En Route to the Enterprise-B
2293 Old Earth Date
Her name, at this particular juncture, was Guinan, and her silent scream reverberated throughout Time, a despairing echo she could never escape. The transporter's grip had not brought with it the usual momentary numbness. Instead, she could feel her body being torn apart, molecule by molecule, while at the same moment everything that had ever brought joy or comfort to her life was being stolen. Even her memories were being transformed from nostalgic sources of happiness to wellsprings of torment, sadistic reminders of what she had once experienced but would never experience again.
But even at that moment of supreme anguish, there was a fundamental part of her that knew that whatever was happening to her, whether she would ever fully understand it or not, was both right and essential. She didn't know why it was right or what it was essential for. She only knew that it was.
And that she had no choice but to endure, as she had endured before and doubtless would again.
It was her gift, this sourceless knowledge.
And it was her curse.
It had been a part of her for as long as she could remember -- which was a very long time indeed. For all that time, and possibly more, she had been subject to "feelings," sometimes of foreboding, sometimes simply of a vague wrongness or, less often, a similarly vague rightness. Sometimes they came upon her suddenly, other times with maddening slowness. Sometimes they were urgent, forcing her to blurt out a warning to those around her even though she had little or no idea what it was she might be warning them against. Sometimes they were nagging little itches in her mind, the sort of distraction a human suffers through when she realizes she has forgotten something but cannot, no matter how hard she tries, remember what it was.
But the intensity and the steely certainty of the feeling that gripped her now transcended any she had ever experienced before. It transcended even the physical and mental agony that had brought it into being and was, in fact, all that kept her from translating her mental scream of anguish into a blind fury of destruction that would have laid waste to everything and everyone that had the misfortune to be near her. And that would only have added to her grief once she regained control and saw what she had done.
Finally, after an eternity that she somehow knew had lasted only the few seconds it had taken the transporter to "rescue" her, the physical pain faded to a tolerable level.
With glazed eyes, she looked around and saw only bedlam. The Lakul was gone, replaced by another starship's crowded sickbay. Her fellow refugees, those that hadn't collapsed to the floor or slumped across the beds, milled about aimlessly, helplessly. She wished she could share with them her certainty of the rightness of what had happened to them. It would be small comfort to anyone other than herself, but it would be something.
Then a solicitous young man in a Starfleet uniform was gently taking her arm and leading her to a biobed, assuring her she was safe and well. For a moment, his uniform caught her eye, and something twitched within her. A new "feeling," she thought resignedly, something that had been there all along but had until now been buried beneath the rubble of her own disintegrating life.

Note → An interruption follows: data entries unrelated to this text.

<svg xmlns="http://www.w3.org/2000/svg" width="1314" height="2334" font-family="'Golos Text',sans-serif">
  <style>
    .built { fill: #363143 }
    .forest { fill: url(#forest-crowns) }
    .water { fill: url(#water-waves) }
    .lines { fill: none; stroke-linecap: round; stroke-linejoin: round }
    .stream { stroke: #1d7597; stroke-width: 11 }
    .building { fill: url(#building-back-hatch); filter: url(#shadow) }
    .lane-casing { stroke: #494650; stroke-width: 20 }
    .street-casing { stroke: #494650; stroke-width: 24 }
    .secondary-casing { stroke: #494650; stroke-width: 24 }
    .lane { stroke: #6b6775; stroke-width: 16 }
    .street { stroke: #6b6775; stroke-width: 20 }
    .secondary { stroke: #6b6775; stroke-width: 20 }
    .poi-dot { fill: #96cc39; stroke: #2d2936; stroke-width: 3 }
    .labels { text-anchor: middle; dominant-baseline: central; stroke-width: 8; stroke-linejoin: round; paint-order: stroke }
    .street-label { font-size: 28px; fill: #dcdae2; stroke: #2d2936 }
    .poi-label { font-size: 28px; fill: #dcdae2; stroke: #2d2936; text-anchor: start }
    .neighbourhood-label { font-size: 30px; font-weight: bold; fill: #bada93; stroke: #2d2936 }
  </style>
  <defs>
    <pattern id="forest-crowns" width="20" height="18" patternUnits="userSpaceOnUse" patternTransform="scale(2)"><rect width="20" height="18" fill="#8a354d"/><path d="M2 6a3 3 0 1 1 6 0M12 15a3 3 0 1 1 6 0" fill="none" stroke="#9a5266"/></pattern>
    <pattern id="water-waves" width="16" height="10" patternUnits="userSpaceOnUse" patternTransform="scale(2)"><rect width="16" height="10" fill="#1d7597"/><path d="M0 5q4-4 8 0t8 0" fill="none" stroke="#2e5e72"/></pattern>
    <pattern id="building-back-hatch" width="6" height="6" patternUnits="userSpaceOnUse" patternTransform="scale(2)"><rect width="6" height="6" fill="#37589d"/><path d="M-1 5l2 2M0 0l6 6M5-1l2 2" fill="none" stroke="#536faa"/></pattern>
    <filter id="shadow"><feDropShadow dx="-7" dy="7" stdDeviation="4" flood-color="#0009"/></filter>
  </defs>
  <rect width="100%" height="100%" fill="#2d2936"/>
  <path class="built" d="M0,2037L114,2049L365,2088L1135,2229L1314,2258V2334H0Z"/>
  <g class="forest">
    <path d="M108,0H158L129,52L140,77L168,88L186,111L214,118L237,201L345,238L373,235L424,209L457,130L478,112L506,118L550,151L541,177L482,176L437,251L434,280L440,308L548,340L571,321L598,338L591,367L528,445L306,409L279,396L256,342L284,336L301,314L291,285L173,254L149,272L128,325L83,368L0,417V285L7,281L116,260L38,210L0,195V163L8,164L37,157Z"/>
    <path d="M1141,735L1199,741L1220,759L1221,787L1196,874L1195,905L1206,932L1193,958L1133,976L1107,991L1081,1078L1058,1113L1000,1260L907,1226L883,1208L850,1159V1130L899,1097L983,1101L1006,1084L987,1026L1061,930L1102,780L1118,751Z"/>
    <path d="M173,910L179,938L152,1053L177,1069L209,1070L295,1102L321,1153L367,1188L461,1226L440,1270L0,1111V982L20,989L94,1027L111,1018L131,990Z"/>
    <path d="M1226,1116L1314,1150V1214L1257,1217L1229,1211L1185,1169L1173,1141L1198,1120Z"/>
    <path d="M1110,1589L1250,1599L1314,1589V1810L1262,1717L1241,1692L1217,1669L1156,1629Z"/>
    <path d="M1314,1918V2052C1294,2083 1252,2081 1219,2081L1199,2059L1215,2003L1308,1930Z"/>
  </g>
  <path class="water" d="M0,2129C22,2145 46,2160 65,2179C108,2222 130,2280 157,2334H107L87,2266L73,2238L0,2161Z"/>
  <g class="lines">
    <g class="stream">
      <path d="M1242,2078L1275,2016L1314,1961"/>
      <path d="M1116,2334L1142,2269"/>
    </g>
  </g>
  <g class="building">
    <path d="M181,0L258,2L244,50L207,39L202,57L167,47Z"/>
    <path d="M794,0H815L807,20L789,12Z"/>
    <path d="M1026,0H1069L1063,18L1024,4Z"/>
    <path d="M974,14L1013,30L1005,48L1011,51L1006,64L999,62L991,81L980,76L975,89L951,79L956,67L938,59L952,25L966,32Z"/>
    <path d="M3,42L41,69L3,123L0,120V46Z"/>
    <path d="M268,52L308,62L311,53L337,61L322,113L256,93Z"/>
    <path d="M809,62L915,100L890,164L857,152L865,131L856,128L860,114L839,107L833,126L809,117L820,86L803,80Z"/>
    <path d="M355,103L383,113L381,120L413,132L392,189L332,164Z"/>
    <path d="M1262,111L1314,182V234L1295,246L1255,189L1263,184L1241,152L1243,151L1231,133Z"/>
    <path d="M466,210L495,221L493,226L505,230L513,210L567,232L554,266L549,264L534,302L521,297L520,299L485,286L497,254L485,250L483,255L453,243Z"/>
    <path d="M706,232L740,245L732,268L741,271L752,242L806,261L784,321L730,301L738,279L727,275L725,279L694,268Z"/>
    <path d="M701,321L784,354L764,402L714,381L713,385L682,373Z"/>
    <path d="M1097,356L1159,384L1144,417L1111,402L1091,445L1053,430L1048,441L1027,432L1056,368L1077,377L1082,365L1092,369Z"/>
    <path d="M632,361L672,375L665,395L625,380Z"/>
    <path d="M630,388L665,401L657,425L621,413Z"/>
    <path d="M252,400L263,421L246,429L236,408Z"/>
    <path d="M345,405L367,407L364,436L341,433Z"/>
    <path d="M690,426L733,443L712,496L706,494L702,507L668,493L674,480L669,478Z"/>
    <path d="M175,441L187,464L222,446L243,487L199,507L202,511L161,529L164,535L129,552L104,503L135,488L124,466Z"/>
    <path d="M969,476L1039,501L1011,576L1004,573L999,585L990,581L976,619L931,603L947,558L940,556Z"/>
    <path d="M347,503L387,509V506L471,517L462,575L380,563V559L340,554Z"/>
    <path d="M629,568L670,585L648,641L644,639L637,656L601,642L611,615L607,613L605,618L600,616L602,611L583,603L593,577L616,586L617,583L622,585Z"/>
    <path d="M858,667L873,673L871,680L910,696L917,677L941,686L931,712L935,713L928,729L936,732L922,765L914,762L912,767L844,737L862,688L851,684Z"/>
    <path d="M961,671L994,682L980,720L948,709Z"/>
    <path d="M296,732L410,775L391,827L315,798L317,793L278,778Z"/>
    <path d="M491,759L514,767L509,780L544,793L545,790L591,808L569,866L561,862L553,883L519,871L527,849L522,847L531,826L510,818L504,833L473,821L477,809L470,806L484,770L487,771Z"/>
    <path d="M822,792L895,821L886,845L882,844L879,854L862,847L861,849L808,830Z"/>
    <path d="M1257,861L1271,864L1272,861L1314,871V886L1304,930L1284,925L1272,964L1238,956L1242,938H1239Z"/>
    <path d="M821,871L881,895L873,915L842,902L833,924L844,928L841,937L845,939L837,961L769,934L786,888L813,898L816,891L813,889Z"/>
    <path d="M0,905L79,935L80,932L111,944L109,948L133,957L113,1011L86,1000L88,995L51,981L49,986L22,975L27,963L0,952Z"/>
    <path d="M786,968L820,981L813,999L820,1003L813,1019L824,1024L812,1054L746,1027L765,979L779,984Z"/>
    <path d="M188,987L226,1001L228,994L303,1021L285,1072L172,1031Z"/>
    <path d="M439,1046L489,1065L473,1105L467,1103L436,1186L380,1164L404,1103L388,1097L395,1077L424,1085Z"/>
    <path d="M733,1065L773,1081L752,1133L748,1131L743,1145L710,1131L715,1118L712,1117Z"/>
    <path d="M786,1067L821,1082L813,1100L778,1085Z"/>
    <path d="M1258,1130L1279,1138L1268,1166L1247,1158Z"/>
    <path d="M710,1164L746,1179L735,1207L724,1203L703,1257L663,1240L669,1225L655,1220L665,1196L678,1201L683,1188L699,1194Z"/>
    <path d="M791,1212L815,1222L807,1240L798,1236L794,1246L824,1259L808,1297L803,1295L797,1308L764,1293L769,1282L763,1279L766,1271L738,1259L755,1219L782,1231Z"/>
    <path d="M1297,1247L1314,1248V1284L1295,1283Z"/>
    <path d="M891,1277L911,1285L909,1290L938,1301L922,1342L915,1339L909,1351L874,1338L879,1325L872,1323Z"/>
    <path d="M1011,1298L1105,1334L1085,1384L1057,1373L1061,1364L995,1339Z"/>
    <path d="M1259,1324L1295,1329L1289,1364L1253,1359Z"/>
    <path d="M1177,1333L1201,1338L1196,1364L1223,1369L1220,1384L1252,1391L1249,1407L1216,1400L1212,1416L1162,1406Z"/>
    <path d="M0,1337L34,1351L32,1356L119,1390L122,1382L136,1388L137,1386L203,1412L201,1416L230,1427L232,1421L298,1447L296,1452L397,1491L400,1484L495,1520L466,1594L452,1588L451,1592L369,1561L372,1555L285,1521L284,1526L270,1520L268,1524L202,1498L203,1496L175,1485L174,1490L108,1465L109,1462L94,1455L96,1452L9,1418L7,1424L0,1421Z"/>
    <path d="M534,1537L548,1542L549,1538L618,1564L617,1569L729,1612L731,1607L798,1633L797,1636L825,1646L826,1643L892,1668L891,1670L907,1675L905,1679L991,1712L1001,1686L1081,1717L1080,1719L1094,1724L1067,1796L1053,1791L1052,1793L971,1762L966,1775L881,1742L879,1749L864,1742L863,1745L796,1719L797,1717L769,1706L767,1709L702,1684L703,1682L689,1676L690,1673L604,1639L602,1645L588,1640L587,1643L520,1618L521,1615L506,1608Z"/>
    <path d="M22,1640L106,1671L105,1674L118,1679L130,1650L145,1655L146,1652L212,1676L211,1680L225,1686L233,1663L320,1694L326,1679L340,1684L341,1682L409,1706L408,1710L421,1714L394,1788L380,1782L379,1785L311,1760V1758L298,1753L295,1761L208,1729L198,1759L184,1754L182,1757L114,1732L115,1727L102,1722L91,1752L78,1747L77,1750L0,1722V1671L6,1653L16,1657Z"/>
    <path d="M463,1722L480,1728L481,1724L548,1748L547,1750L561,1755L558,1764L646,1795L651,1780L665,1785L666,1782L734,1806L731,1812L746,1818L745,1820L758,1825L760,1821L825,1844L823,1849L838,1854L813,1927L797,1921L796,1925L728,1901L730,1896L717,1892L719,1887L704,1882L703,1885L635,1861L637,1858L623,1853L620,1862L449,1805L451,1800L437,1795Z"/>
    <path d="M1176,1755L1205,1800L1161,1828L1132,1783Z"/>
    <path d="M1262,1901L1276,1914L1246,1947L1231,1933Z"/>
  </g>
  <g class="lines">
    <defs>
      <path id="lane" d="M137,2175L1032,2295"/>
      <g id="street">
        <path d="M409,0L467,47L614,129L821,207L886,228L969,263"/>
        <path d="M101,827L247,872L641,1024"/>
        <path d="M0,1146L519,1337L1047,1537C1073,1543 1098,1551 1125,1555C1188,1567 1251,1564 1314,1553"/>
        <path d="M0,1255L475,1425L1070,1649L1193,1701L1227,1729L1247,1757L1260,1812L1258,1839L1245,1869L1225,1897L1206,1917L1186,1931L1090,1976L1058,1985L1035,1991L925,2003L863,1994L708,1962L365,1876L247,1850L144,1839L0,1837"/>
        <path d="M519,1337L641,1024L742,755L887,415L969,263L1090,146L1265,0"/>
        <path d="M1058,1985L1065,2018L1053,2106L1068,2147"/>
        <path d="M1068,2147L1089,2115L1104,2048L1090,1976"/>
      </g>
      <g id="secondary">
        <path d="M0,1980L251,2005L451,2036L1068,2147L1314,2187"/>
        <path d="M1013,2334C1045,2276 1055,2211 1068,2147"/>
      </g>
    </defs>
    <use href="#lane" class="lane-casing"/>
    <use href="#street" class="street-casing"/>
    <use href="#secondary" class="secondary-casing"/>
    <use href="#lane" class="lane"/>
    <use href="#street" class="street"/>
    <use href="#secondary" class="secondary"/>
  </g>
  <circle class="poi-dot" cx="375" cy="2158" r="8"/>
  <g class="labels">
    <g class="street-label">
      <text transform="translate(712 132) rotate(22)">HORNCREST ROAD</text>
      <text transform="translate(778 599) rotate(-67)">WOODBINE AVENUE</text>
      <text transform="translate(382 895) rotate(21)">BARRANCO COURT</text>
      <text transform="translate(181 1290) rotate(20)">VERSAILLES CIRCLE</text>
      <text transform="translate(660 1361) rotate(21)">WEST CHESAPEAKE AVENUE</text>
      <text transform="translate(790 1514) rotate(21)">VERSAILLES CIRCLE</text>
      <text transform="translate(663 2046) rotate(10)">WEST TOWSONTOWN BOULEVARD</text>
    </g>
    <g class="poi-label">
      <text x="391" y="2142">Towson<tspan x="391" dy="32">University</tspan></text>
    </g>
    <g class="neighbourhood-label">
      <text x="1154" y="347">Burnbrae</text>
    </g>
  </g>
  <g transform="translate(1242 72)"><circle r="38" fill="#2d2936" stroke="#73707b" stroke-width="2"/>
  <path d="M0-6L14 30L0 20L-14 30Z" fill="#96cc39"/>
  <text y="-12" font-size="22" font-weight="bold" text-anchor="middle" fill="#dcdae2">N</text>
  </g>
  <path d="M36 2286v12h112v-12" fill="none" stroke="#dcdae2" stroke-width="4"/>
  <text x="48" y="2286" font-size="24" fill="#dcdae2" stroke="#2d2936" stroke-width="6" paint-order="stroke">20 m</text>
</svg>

There was something -- or someone -- here on this ship that would --
She didn't know.
She knew -- felt -- only that there was something of monumental importance about this time and this place, something with tendrils that snaked out, not only through space but through time, and enfolded more worlds than even she had seen.
It was why she was here, why she had to be here.
Sudden anger surged through her, an anger not at the captain of this ship for the agony he had subjected her to in his misguided "rescue," nor even at the supremely intelligent yet essentially mindless creatures whose destruction of El-Auria was still like a corrosive acid in her veins.
This anger was directed inward, toward whatever it was within her that was responsible for these "feelings."
But it was a futile anger. To be angry at something that was so intimate a part of herself would be like being angry at her own heart for beating too loudly.
As it had countless times before, the anger passed, leaving in its wake a mixture of bemusement and implacable determination.
Whatever the object of this latest feeling was, she would find it, as she had found countless others.
She had no choice, not as long as she still wished to allow her existences to continue.
Putting everything else out of her mind, she eased herself off the biobed, took one last, sorrowful look at the still-dazed faces of her fellow refugees, and, leaving that part of her life behind her, began her seemingly aimless search through the starship's sterile corridors.